Governing 14 Autonomous Agents with Three Contracts

I run 14 autonomous agent tasks: weekly distillations, daily syncs, career analysis, security audits, diagnostics, game dev loops. Each task used to be its own silo. There was no shared contract for what a task should do before it starts, how it should behave, or what it should record when it finishes.

The result was predictable: monitoring diverged from actual outputs (75% false-alarm rate, documented separately), knowledge accumulated in isolated task-specific logs rather than a shared store, and a single failed task was invisible to everything else in the system. No task could learn from another task's failures.

The fix was to stop thinking about individual tasks and start thinking about a protocol every task agrees to follow.

The Three Contracts

Every task, regardless of which platform runs it (scheduled job, interactive session, CI hook), agrees to three behaviors:

Preflight means the task checks what happened last time before doing anything. Did the previous run succeed? What was the quality score? Are there known failure patterns in the ops-fix log that affect this work? This takes about thirty seconds and prevents repeating a known mistake.

Execute is the task's actual work. The protocol says nothing about what this is — it is entirely task-specific. The only constraint is that it reads from the shared knowledge store and respects prior decisions recorded there.

Emit means the task records a structured result when it finishes. Not a free-form log entry — a structured event: task ID, quality score (1–5), output file path, one-line insight. This goes into a shared append-only log that every other task can query.

What Changes When All 14 Tasks Follow This

Before	After	Mechanism
Monitoring watched stale file paths	Emit records canonical path every run	Path drift eliminated at source
Each task re-learned the same failure	Preflight surfaces ops-fix log entries	Knowledge propagates across tasks
No visibility into task health	Quality scores accumulate over time	Declining quality → visible before failure
Silent task failures	Failed runs show 0-score in shared log	Failure is observable without polling

Platform Independence Is Not Accidental

The protocol does not care which platform executes the task. I run tasks in two environments: an interactive coding environment with filesystem access, and a cloud-based agent runtime. The same event log is written to by both. The same knowledge store is queried by both.
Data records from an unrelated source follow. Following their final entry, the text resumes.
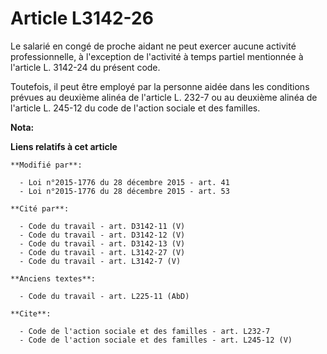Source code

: # Article L3142-26

Le salarié en congé de proche aidant ne peut exercer aucune activité professionnelle, à l'exception de l'activité à temps
partiel mentionnée à l'article L. 3142-24 du présent code. 

Toutefois, il peut être employé par la personne aidée dans les conditions prévues au deuxième alinéa de l'article L. 232-7 ou
au deuxième alinéa de l'article L. 245-12 du code de l'action sociale et des familles.

**Nota:**



**Liens relatifs à cet article**

	**Modifié par**:

	  - Loi n°2015-1776 du 28 décembre 2015 - art. 41
	  - Loi n°2015-1776 du 28 décembre 2015 - art. 53

	**Cité par**:

	  - Code du travail - art. D3142-11 (V)
	  - Code du travail - art. D3142-12 (V)
	  - Code du travail - art. D3142-13 (V)
	  - Code du travail - art. L3142-27 (V)
	  - Code du travail - art. L3142-7 (V)

	**Anciens textes**:

	  - Code du travail - art. L225-11 (AbD)

	**Cite**:

	  - Code de l'action sociale et des familles - art. L232-7
	  - Code de l'action sociale et des familles - art. L245-12 (V)
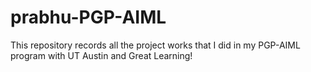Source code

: # prabhu-PGP-AIML
This repository records all the project works that I did in my PGP-AIML program with UT Austin and Great Learning!
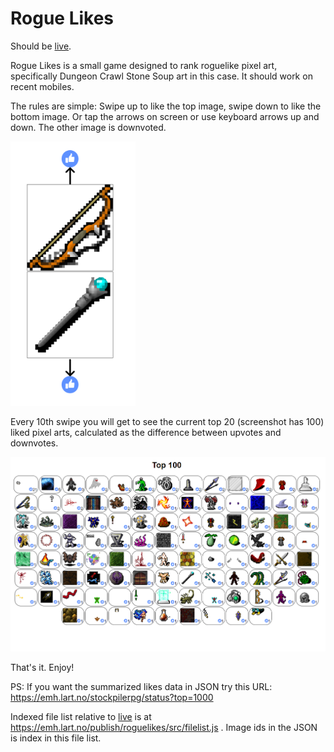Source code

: # Rogue Likes

Should be [live](https://emh.lart.no/publish/roguelikes/).

Rogue Likes is a small game designed to rank roguelike pixel art, specifically
Dungeon Crawl Stone Soup art in this case. It should work on recent mobiles.

The rules are simple:
Swipe up to like the top image, swipe down to like the bottom image.
Or tap the arrows on screen or use keyboard arrows up and down.
The other image is downvoted.

<img alt="Swipe" src="./images/roguelikes1.png" width=200>

Every 10th swipe you will get to see the current top 20 (screenshot has 100)
liked pixel arts, calculated as the difference between upvotes and downvotes.

![Results](./images/roguelikes2.png)

That's it. Enjoy!

PS: If you want the summarized likes data in JSON try this URL:
https://emh.lart.no/stockpilerpg/status?top=1000

Indexed file list relative to [live](https://emh.lart.no/publish/roguelikes/)
is at https://emh.lart.no/publish/roguelikes/src/filelist.js .
Image ids in the JSON is index in this file list.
This was a deliberate design decision: the protocol had to work whether a task was running in a local session or a scheduled remote job. Any protocol that only worked in one environment would immediately create a split where some tasks were ecosystem citizens and others were not.

The Platform Field

Each task is registered in a routing file with a platform field: "claude-code" or "cowork". This is how meta-tasks (the diagnostics and orchestration agents) know how to invoke and monitor each other. Without this field, the meta-layer cannot distinguish between tasks that run locally and tasks that run remotely.

{
  "weekly-codex-distill": {
    "platform": "claude-code",
    "notify_companion": true,
    "payload_keys": ["file_path", "insight", "posts_published"]
  },
  "operator-health-loop": {
    "platform": "cowork",
    "notify_companion": false
  }
}

Adding this field to all 14 tasks was the final step in making the protocol complete. Before this, a meta-task analyzing the system had to guess which environment each task ran in.

What This Looks Like in Practice

I run a weekly distillation task that reads the git log, extracts technical learnings, and generates a report. Under the old system, this task ran in isolation. Under the protocol:

Preflight checks the last 3 runs: was quality consistently above 3? Did any monitoring path mismatch occur last week? (It had — the Preflight step surfaced the ops-fix entry before the task even started.)
Execute runs the distillation normally.
Emit records: quality 4/5, output path, insight "monitoring path divergence root-caused and fixed."

The diagnostics task that runs the next morning reads that Emit record and can skip re-investigating the monitoring issue because the resolution is already recorded.

What I Would Do Differently

The Emit step should have been the first thing I standardized, not the last. I added Preflight first because it felt like the highest-value step. But Preflight can only query history if history has been recorded — and without Emit, that history was sparse and inconsistent. If I were starting over, I would define the event log schema first and wire Emit into every task before adding anything else.

Evolution Log

2026-04-01 — Initial observation. Ecosystem Protocol v1.0 established after 14 tasks migrated from Cowork to Claude Code. Platform field standardized across all task registrations. Three-contract system formalized.